───── PASSAGE FOR REVIEW ─────

News / Europe

    Remarks by President Obama and President-elect Petro Poroshenko of Ukraine After Bilateral Meeting

    U.S. President Barack Obama, right, shakes hands with Ukraine president-elect Petro Poroshenko in Warsaw, Poland, June 4, 2014.
    U.S. President Barack Obama, right, shakes hands with Ukraine president-elect Petro Poroshenko in Warsaw, Poland, June 4, 2014.
    Warsaw Marriott Hotel
    Warsaw, Poland

    10:45 A.M. CET
     

    PRESIDENT OBAMA:  Well, it is a great pleasure for me to have the opportunity to have my first extended meeting with President-elect Poroshenko and to hear about his plans for a peaceful and prosperous Ukraine.  Obviously, Ukraine has gone through a very challenging time.  And what we have seen has been a incredible outpouring of democracy in the face of actions by Russia as well as armed militias in certain portions of the east that violate international law, violate sovereignty, and have spurred great violence.
     

    Despite all that, what the Ukrainians said in the election that resulted in President-elect Poroshenko’s inauguration on Saturday is that they reject that past.  They reject violence.  They reject corruption.  And what they’re interested in is the opportunity for Ukrainians to make their own decisions about their own future -- a future in which if people work hard, if they are willing to educate themselves and apply themselves, that they can succeed and that they can choose their own representatives, and that those representatives will look out for their interests and not the interests of only those in power.

───── DATA ─────

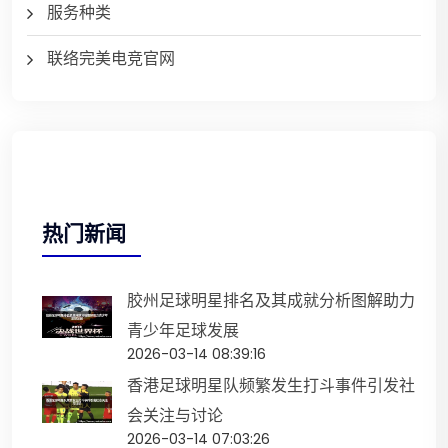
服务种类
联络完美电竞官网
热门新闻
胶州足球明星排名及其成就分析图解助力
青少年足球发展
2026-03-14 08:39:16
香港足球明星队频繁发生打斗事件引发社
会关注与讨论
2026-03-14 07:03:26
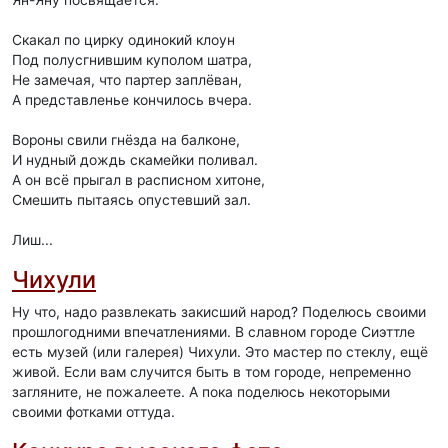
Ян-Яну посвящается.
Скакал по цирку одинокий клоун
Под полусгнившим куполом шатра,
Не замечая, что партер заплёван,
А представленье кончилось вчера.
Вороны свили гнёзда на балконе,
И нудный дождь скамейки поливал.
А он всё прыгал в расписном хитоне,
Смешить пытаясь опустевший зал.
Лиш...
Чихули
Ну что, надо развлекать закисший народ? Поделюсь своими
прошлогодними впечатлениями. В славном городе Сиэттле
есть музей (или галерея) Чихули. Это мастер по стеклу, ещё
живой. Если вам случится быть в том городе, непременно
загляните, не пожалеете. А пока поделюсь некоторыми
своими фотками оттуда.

─────

## [GOAL OF THE EXERCISE]
Resume the transcript of President Obama's remarks with President-elect Poroshenko, picking up right after its final sentence. The data comes from a separate source and has no connection to the transcript.

## [REPLY TO THE TASK]
    That’s the hope that President-elect Poroshenko represents.  And in my discussions with him today it’s clear that he understands the aspirations and the hopes of the Ukrainian people.  And when I say the Ukrainian people, I mean all the Ukrainian people.  I think that President-elect Poroshenko recognizes that his mandate is not just to help certain portions of his country succeed, but all portions of his country succeed.
     

    We had the opportunity to discuss President-elect Poroshenko’s plans for bringing peace and order to the east that is still experiencing conflict.  We discussed his economic plans and the importance of rooting out corruption, increasing transparency, and creating new models of economic growth.  We discussed issues of energy -- making sure that Ukraine becomes a more energy-efficient economy but also one that is less dependent solely on energy sources from Russia.  And I have been deeply impressed by his vision, in part because of his experience as a businessman, in understanding what’s required to help Ukraine grow and to be effective. 
     

    The challenge now for the international community is to make sure that we are supporting Petro’s efforts.  And the United States has already stepped up in a number of ways.  We’re supplementing the assistance that the IMF is providing with $1 billion in additional loan guarantees, and we’ve discussed additional steps that we might take to help during this reform and transition process.  We’ve discussed additional steps that we can take to help train and professionalize the Ukrainian law enforcement and military so they can deal with some of the challenges that are still taking place in certain portions of the country.  And, in fact, today we announced some additional non-lethal assistance that we can provide -- things like night vision goggles that will help a professional Ukrainian military force do its job.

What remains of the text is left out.